-- 本文抜粋 --
8月31日
古釜布/ユジノクリリスク、
材木岩/ストルブチャティ岬

「北風政策」のおかげで使えなくなった洗濯機
ロシアの辺境に、整備の行き届いた学校
日本との共生を模索するイーゴリ地区長
日露友好を演出する、小さな国境の新聞社
区立図書館は、町の文化中心
充実したサービスで高出生率支える幼稚園兼保育園
昼食と材木岩/ストルプチャティ岬ハイキング
楽しい島民との交流会のさなかに、東京の外務省から怒りの国際電話!
長い一日を振り返って、ゆっくり夕食

「北風政策」のおかげで使えなくなった洗濯機

朝7時15分、ひんやりと肌寒く、毛布から出ていた足が冷えてしまったので目を覚ました。窓から外を見ると、雲は薄く空は比較的明るいが、小雨が降っている。私たちの宿泊する「友好の家」のすぐ前の道には、牛がのどかに草をはみながら闊歩し、そのまわりを野犬が走り回っている。前夜に部屋干した洗濯物は、こんな天気のせいで全く乾く気配がない。

8時頃、集合時間になって、「友好の家」玄関にゼミ生が続々と集まってきた。「友好の家」管理人のおばさんから、館内にある洗濯機や乾燥機の使用はひかえてほしい、と言われてしまった。洗濯機は日本から持ち込まれたもので、修理しがら大切に使っていたが、今では日本からの援助が止まってしまい、壊れてしまうと直す術がない。だから、本当に必要なとき以外にはなるべく使わないのだ、とのことである。
  日本政府の北方領土に対する政策は、潤沢な経済援助によってこの地域に住む人々の対日感情を改善しようという「太陽政策」から、経済援助を一切止めて島民を困窮させ、物質的に豊かな日本に現地に住む人たちの気持ちをなびかせようという「北風政策」に転換した。その転換点には鈴木宗男の失脚がある。東京の外務省の方針転換が、このように遠く離れた地域に住む人々の生活に影響を与えているのだ。

-- 記録データ --
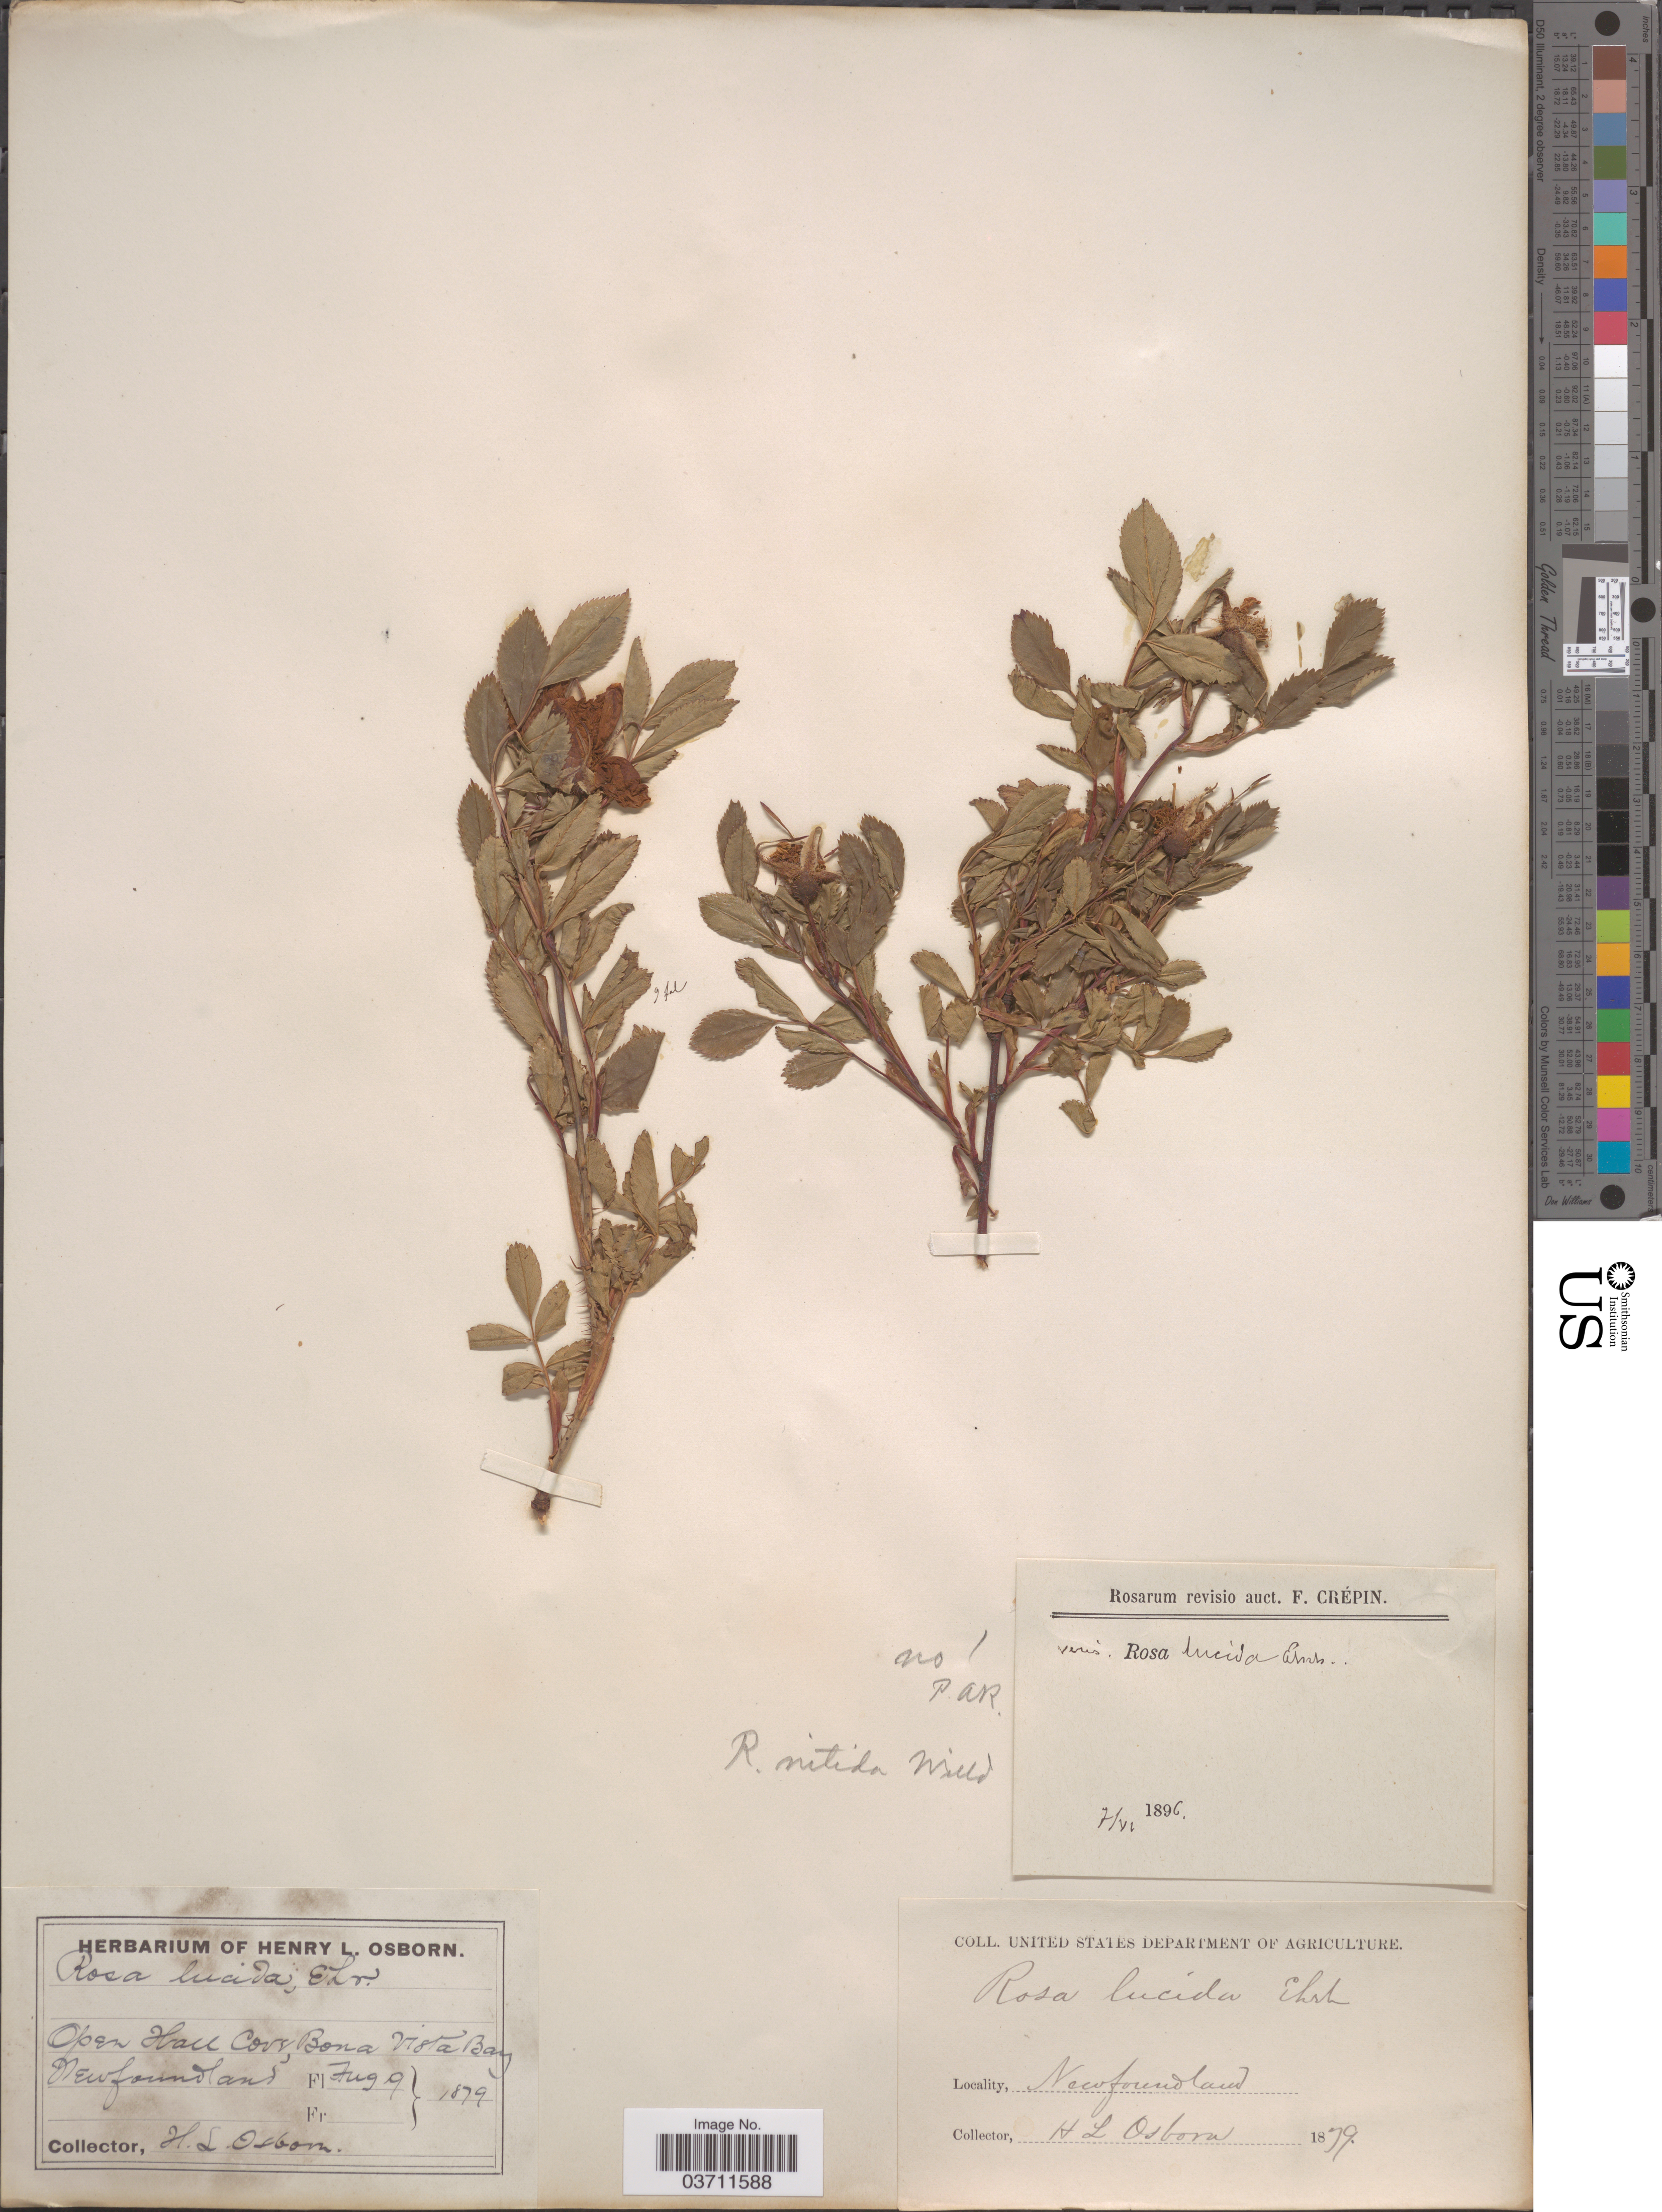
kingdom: Plantae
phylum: Tracheophyta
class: Magnoliopsida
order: Rosales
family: Rosaceae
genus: Rosa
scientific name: Rosa nitida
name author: Willd.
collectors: H. Osborn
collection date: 1879-08-09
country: Canada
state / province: Newfoundland and Labrador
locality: Open Hall Cove, Bona Vista Bay.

-- 課題 --
(1) 古釜布訪問記にある「窓から外を見ると、雲は薄く空は比較的明るいが、小雨が降っている。」という一文を英語に訳せ。
(2) 古釜布訪問記の続きを、最後の文の次から書き進めよ。
この一覧は古釜布訪問記とは関係がない。

-- 解答 --
(1) When I look out the window, the clouds are thin and the sky is relatively bright, but a light rain is falling.

(2)
8時15分、雨は霧雨になったが、少し風が出てきた。昨夜と同じレストラン「ロシンカ」へ出かけ、朝食をとる。メニューはパンとゆでたまご、サラダ、鮭とじゃがいものメインディッシュ。興味を引いたのは、パッケージに中国語の書かれたチョコケーキが添えられていたことである。ここから察するに、樺太/サハリンを経由して中国から消費物資の流入がすすんでいるのだろう。 味は、ぼそぼそして美味しくなかった。ちなみに、日本の最寄品的な消費物資はまったくこの島に輸入されていない。

朝食を終えたところで一度「友好の家」に戻り、出発の準備をした。この日はインタビューも多く、予定がつまっていて時間的に余裕がないことが予想されたので、各自お手洗いに行ったり、商店に飲み物を買いに行ったりなど、あわただしく活動の準備を整えた。
 いよいよ8時50分には学校訪問に出発である。

ロシアの辺境に、整備の行き届いた学校

現在の古釜布/ユジノクリリスクの町の中心部は、海岸段丘の段丘面上の高台にある。大きな町ではないので、「友好の家」からこの日見学した学校や新聞社、図書館などの施設は、すべて車に乗れば5分足らずで着く。町の街路は、未舗装ではあるが、それなりに整備されている。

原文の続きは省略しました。